PEG-BCT-100 and Canavanine Synergistically Induce Apoptosis in Arginine Biosynthetic Enzyme-Deficient Pancreatic Cancer.

Abstract

Abstract: Arginine deprivation using arginase emerges as a potential cancer treatment approach, as some cancers have been found to be arginine-auxotrophic, relying on exogenous arginine for their growth. In this study, we evaluated the combination of a PEGylated recombinant human arginase (PEG-BCT-100), which is currently undergoing clinical trials, with a toxic arginine analog, canavanine, in pancreatic cancer. Remarkable synergistic antitumor effect was observed both in vitro and in vivo. Specifically, the combination treatment induced apoptotic cell death in pancreatic cancer cells, whereas normal fibroblast cells remained viable. Our findings also suggested that pancreatic tumors lacking the key enzymes in arginine biosynthesis, argininosuccinate synthetase 1 (ASS1) and ornithine transcarbamylase (OTC), were more susceptible to the treatment. From our in-house cohort and online database analysis, we found that the majority of the patients with pancreatic cancer exhibited deficiencies in both ASS1 and OTC enzymes, suggesting that the combination of arginine deprivation and canavanine could be particularly effective in these patients. The ASS1 and OTC negativity could also serve as predictive biomarkers for the response in other arginine-dependent cancers.

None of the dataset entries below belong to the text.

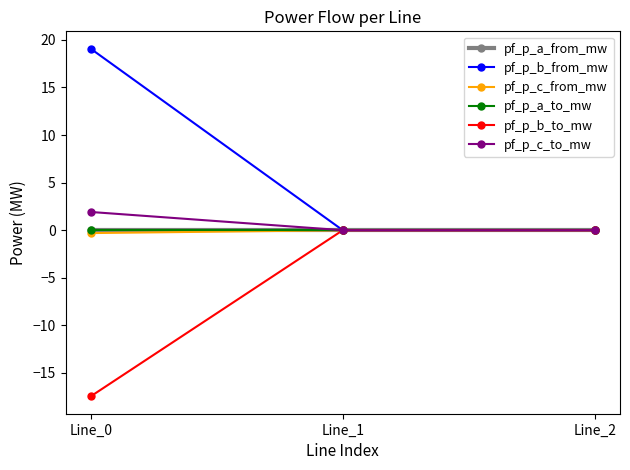

Reading left to right, list all the values displayed in this chart.

pf_p_a_from_mw: Line_0=-0.0	Line_1=-0.0	Line_2=-0.0
pf_p_b_from_mw: Line_0=19.1	Line_1=0.0	Line_2=0.0
pf_p_c_from_mw: Line_0=-0.3	Line_1=0.0	Line_2=0.0
pf_p_a_to_mw: Line_0=0.0	Line_1=0.0	Line_2=0.0
pf_p_b_to_mw: Line_0=-17.5	Line_1=-0.0	Line_2=-0.0
pf_p_c_to_mw: Line_0=1.9	Line_1=-0.0	Line_2=-0.0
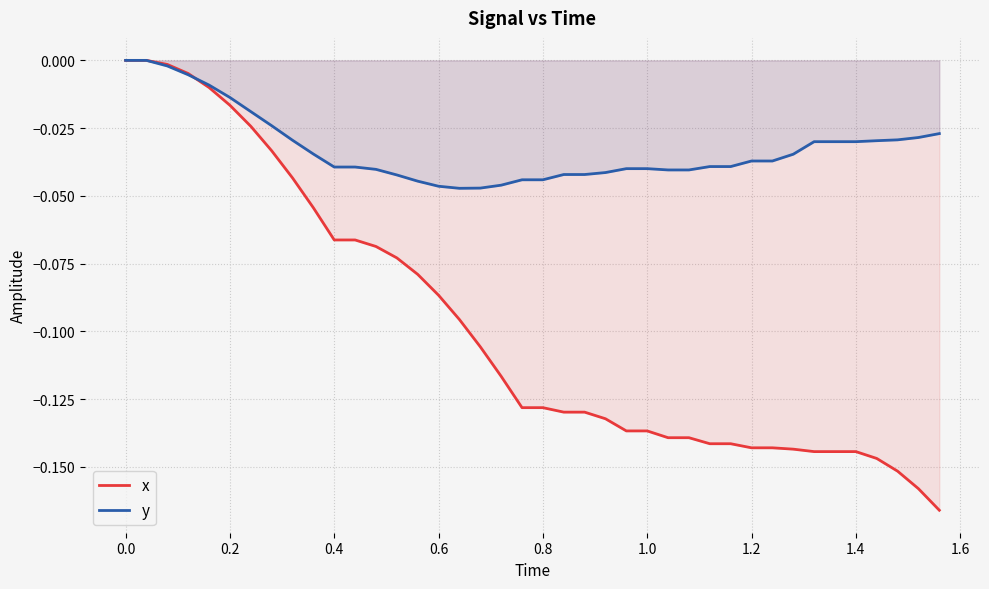

List the series in order of their overall mean, highest first.

y, x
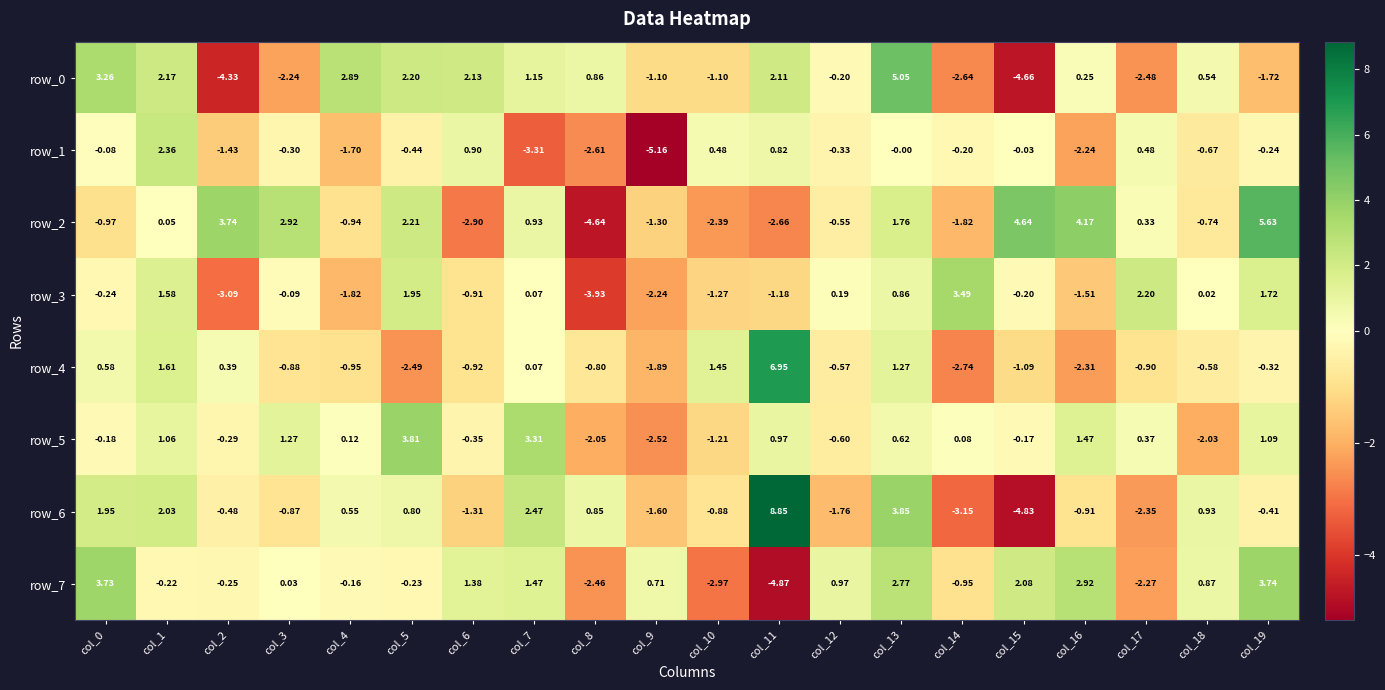

Which series changed the most between col_7 and col_9?

row_5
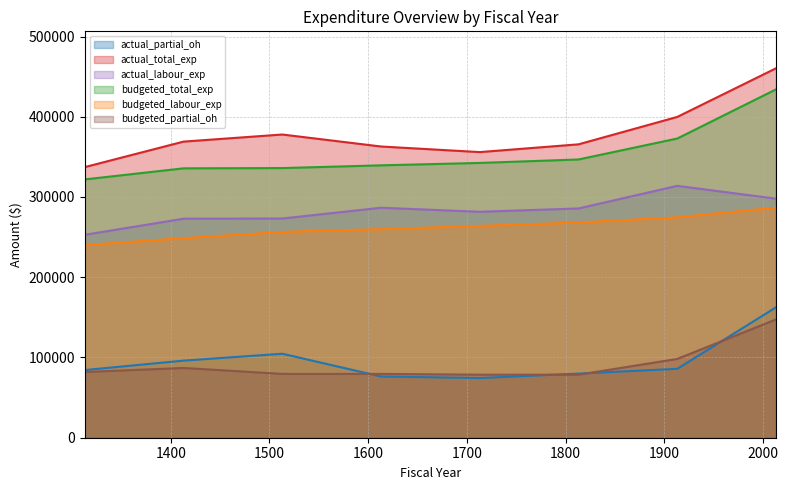

The value of budgeted_total_exp at 1813 is 346774.0. True or false?

True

Significance: This study investigates the synergistic antitumor effect of PEG-BCT-100, an arginase, in clinical trials, with canavanine in pancreatic cancer, in vitro and in vivo. The treatment induces cancer cell apoptosis while sparing normal fibroblasts. Our findings suggest heightened susceptibility of pancreatic tumors deficient in arginine biosynthesis enzymes ASS1 and OTC.